Each element will be a factor with three levels: **“k”**, **“b”**, and **“l”** for the first element, and **“s”**, **“d”**, and **“n”** for the second element.

**Removing unused levels from a factor**

You can use the **droplevels()** function to remove unused levels from a factor in R. It will remove any levels that do not exist in the factor.

```
char_vec_one <- c("k", "b", "l", "s", "d", "n")
factor_one <- factor(char_vec_one, level = c("k", "b", "l", "s", "d", "n", "f", "m"))
drop <- droplevels(factor_one)
drop
```

**Output**

```
[1] k b l s d n
Levels: k b l s d n
```

In this example, the factor_one has levels “k”, “b”, “l”, “s”, “d”, “n”, “f” and “m”.

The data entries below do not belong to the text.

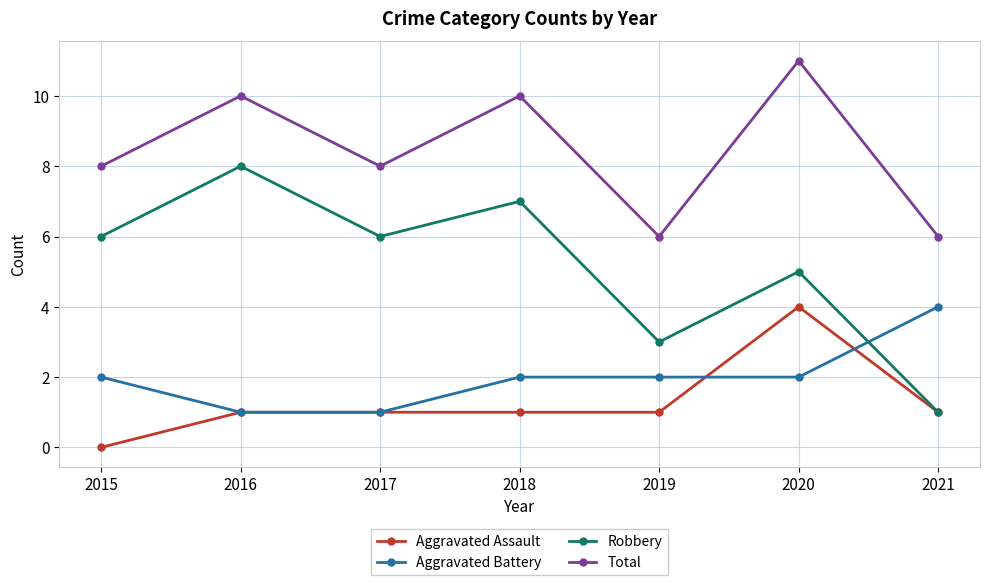

True or false: Total and Aggravated Assault intersect in this chart.

False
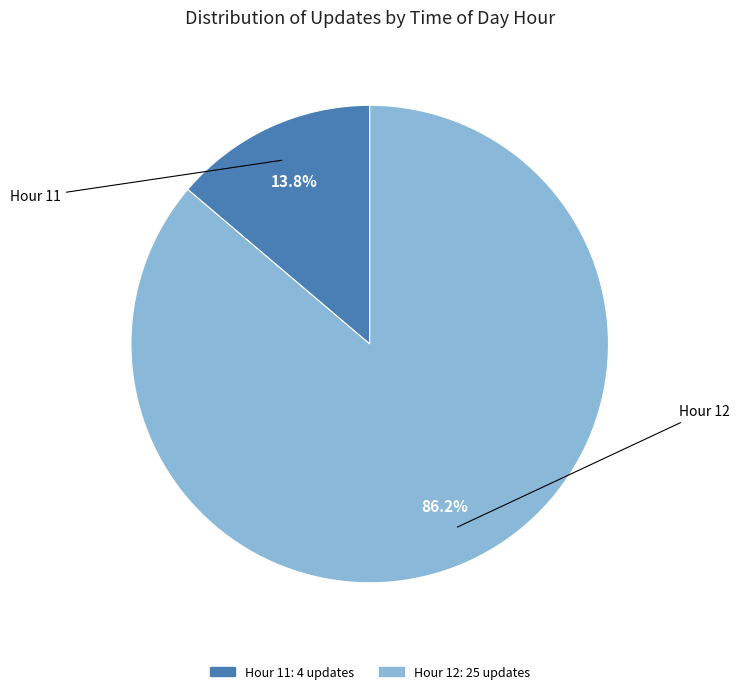

Does any single category account for the majority?

Yes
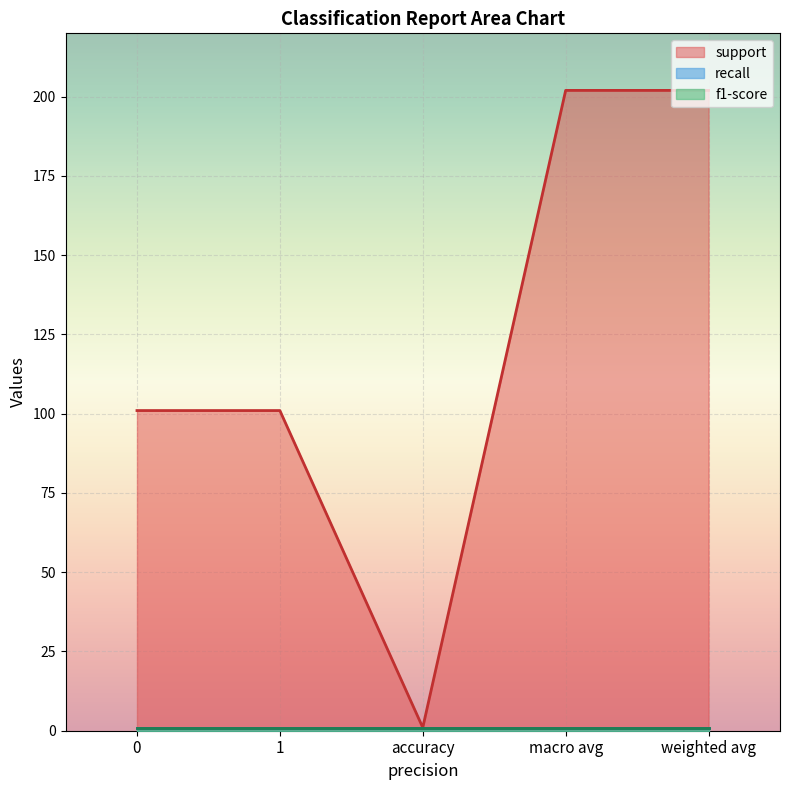

Reading left to right, extract all data points from this chart.

support: 0=101	1=101	accuracy=1	macro avg=202	weighted avg=202
recall: 0=1	1=1	accuracy=1	macro avg=1	weighted avg=1
f1-score: 0=1	1=1	accuracy=1	macro avg=1	weighted avg=1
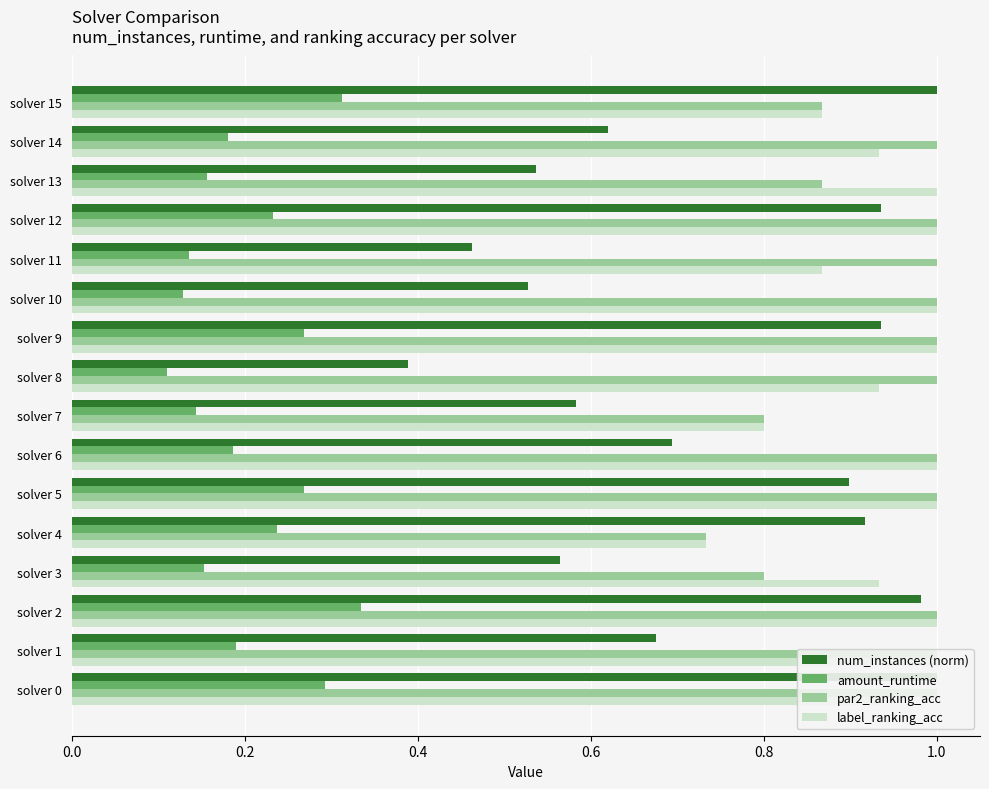

At solver 10, list the series in order from largest to smallest.

par2_ranking_acc, label_ranking_acc, num_instances (norm), amount_runtime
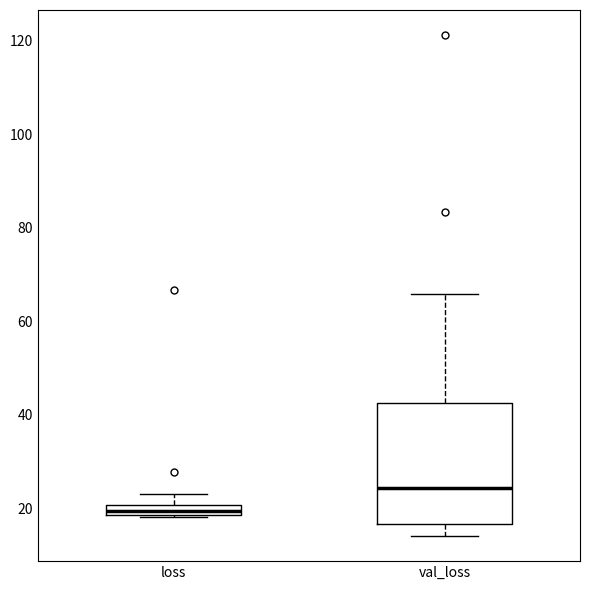

Which box has the highest median line?

val_loss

The levels **“f”** and** “m”** don’t exist in the factor, so they are removed by the **droplevels()** function.

The resulting factor “drop” has only three levels: “k”, “b”, “l”, “s”, “d” and “n”.

**Conclusion**

The **as.factor()** function is a wrapper for factor, allowing quick return if the input vector is already a factor.

Use the **as.factor()** function is helpful to convert a numeric or character vector to a factor.